(JOB) Pull out each line of the records that contains the string "name".

(Items from a data source)
━━━━
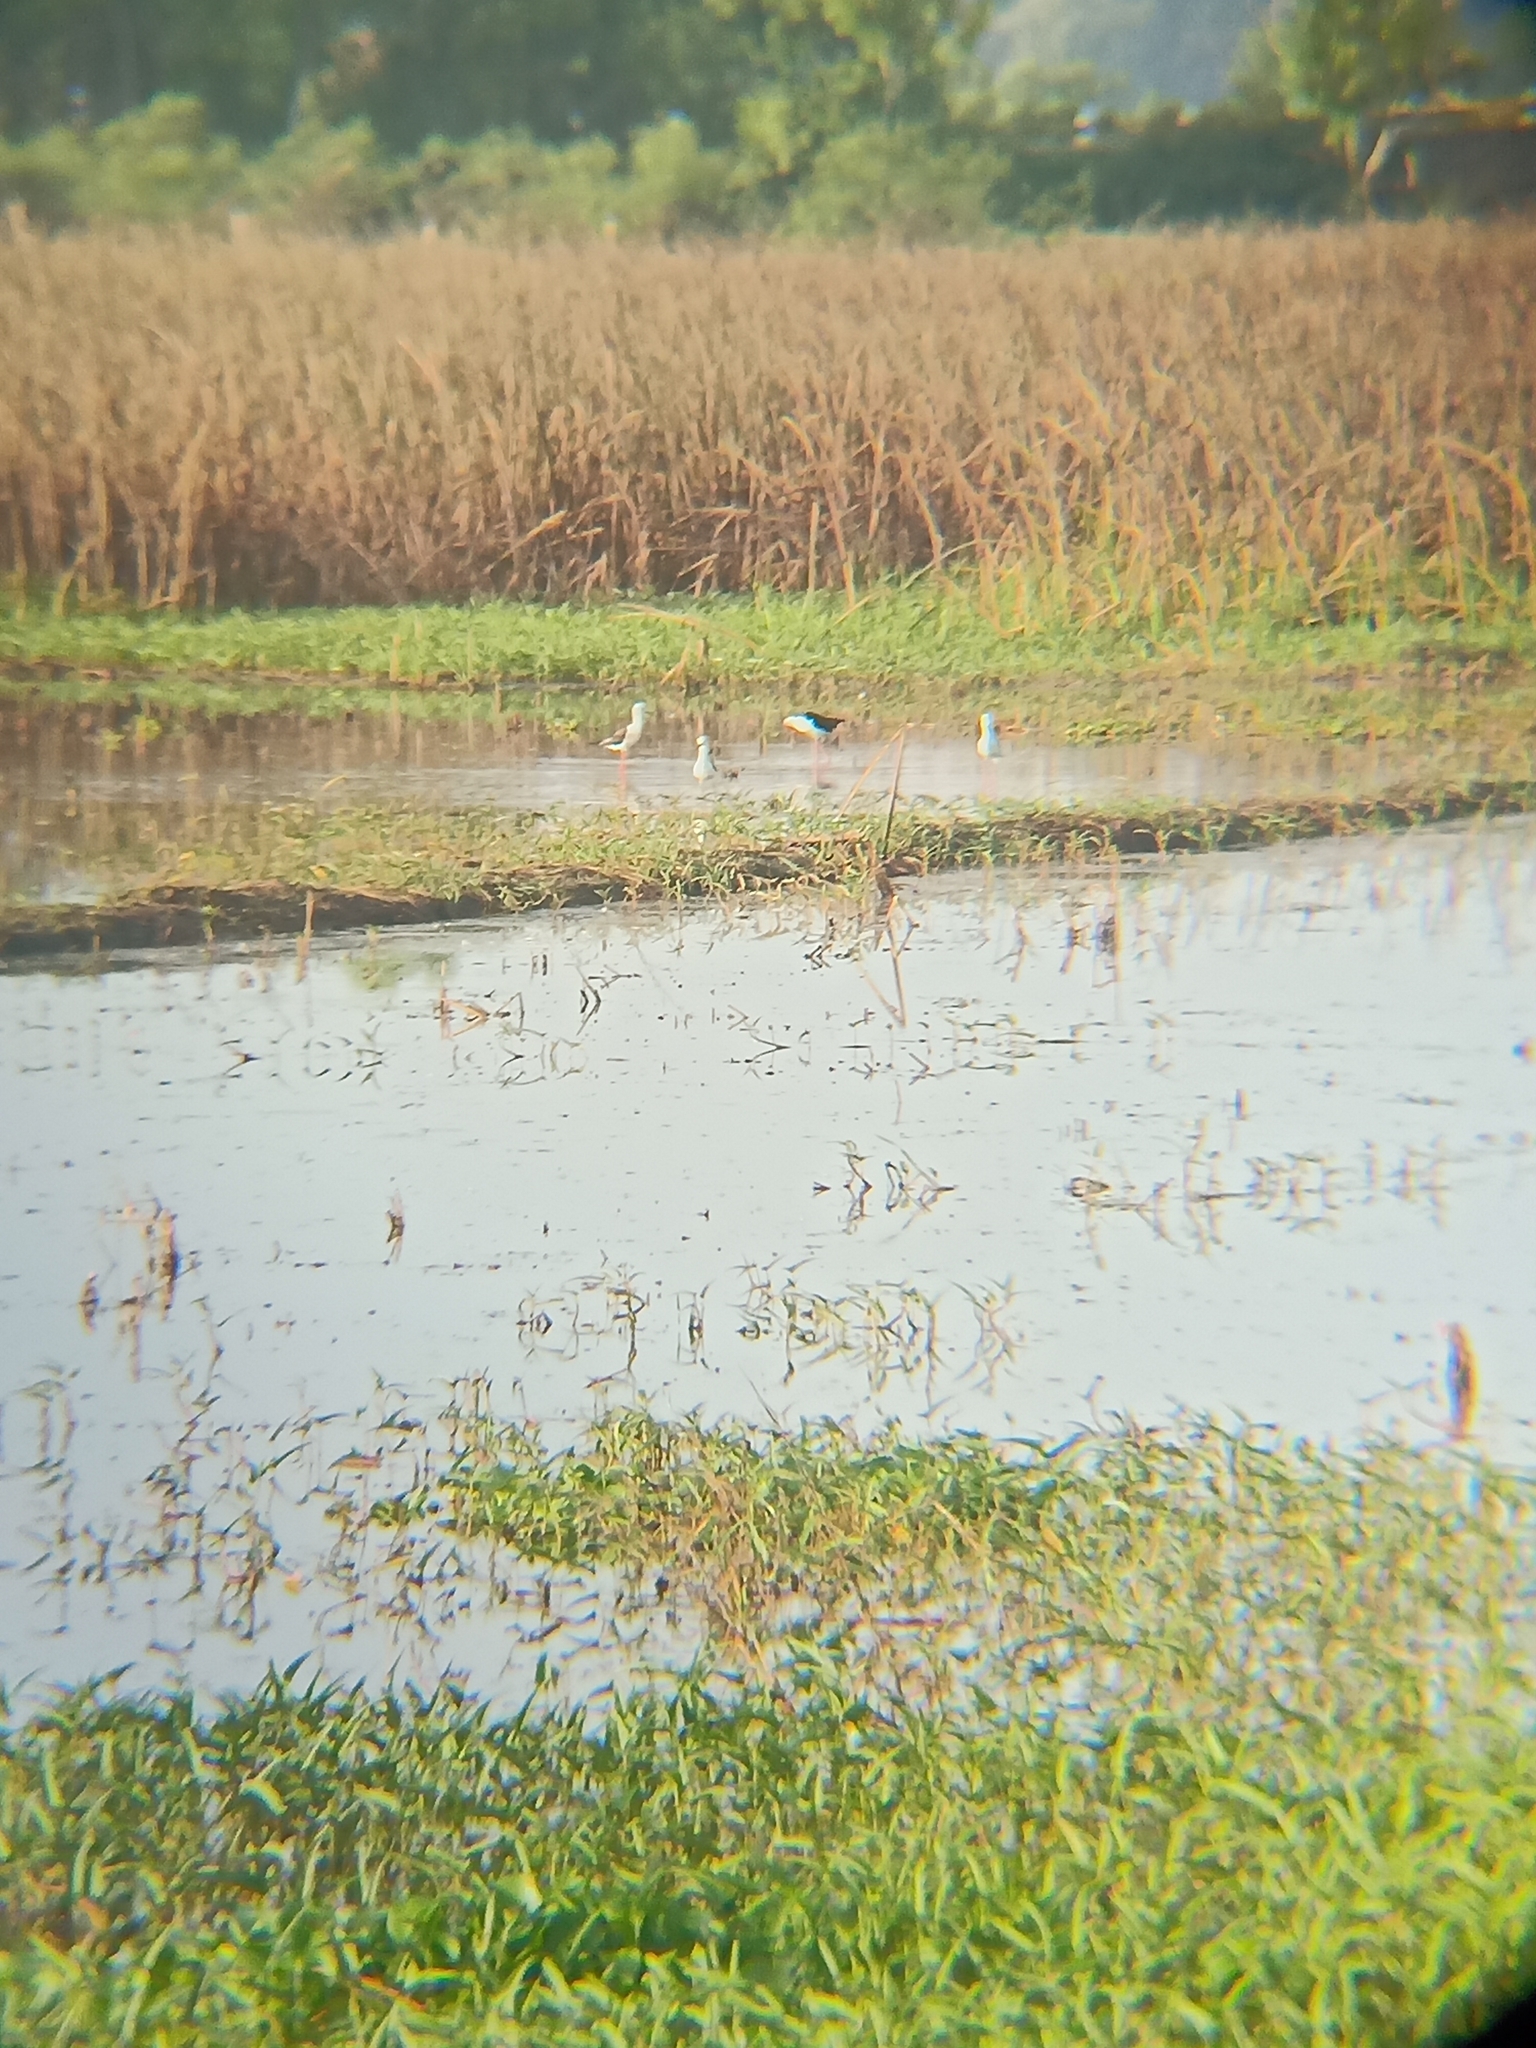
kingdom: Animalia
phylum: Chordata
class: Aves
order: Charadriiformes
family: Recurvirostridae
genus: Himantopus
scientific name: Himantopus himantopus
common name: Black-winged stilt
━━━━
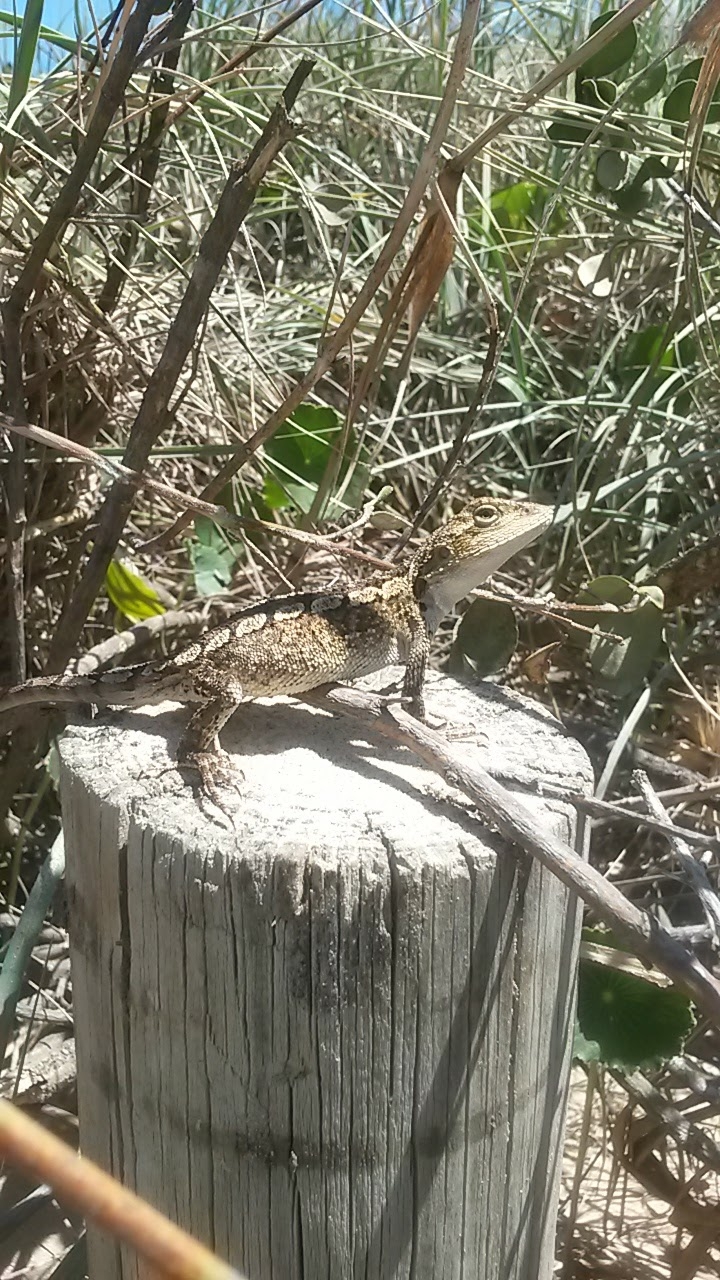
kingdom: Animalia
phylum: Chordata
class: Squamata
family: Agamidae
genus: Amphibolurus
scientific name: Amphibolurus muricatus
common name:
━━━━
(EXPECTED ANSWER)
scientific name: Himantopus himantopus
common name: Black-winged stilt
scientific name: Amphibolurus muricatus
common name:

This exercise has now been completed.